Write the data out again, word for word.

EXCERPTED DATA:
##############################

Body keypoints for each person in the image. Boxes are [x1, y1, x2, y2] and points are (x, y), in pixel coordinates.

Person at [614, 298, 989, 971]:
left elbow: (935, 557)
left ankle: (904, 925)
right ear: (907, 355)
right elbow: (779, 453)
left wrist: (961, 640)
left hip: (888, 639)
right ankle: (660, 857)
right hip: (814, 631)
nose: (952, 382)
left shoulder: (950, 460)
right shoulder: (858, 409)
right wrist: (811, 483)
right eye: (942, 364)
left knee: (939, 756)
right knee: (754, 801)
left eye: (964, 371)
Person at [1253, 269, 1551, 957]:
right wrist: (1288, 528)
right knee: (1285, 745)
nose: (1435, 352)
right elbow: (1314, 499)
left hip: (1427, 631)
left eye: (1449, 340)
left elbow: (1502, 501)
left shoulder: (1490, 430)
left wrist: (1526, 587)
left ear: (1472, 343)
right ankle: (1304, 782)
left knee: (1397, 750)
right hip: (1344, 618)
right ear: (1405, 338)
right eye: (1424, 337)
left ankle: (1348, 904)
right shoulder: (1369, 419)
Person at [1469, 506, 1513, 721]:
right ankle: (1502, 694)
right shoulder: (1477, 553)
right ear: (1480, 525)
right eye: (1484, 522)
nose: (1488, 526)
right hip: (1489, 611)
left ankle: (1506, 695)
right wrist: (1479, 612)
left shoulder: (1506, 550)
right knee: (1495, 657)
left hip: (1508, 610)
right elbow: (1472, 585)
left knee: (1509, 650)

##############################

ANSWER AREA:
Body keypoints for each person in the image. Boxes are [x1, y1, x2, y2] and points are (x, y), in pixel coordinates.

Person at [614, 298, 989, 971]:
left elbow: (935, 557)
left ankle: (904, 925)
right ear: (907, 355)
right elbow: (779, 453)
left wrist: (961, 640)
left hip: (888, 639)
right ankle: (660, 857)
right hip: (814, 631)
nose: (952, 382)
left shoulder: (950, 460)
right shoulder: (858, 409)
right wrist: (811, 483)
right eye: (942, 364)
left knee: (939, 756)
right knee: (754, 801)
left eye: (964, 371)
Person at [1253, 269, 1551, 957]:
right wrist: (1288, 528)
right knee: (1285, 745)
nose: (1435, 352)
right elbow: (1314, 499)
left hip: (1427, 631)
left eye: (1449, 340)
left elbow: (1502, 501)
left shoulder: (1490, 430)
left wrist: (1526, 587)
left ear: (1472, 343)
right ankle: (1304, 782)
left knee: (1397, 750)
right hip: (1344, 618)
right ear: (1405, 338)
right eye: (1424, 337)
left ankle: (1348, 904)
right shoulder: (1369, 419)
Person at [1469, 506, 1513, 721]:
right ankle: (1502, 694)
right shoulder: (1477, 553)
right ear: (1480, 525)
right eye: (1484, 522)
nose: (1488, 526)
right hip: (1489, 611)
left ankle: (1506, 695)
right wrist: (1479, 612)
left shoulder: (1506, 550)
right knee: (1495, 657)
left hip: (1508, 610)
right elbow: (1472, 585)
left knee: (1509, 650)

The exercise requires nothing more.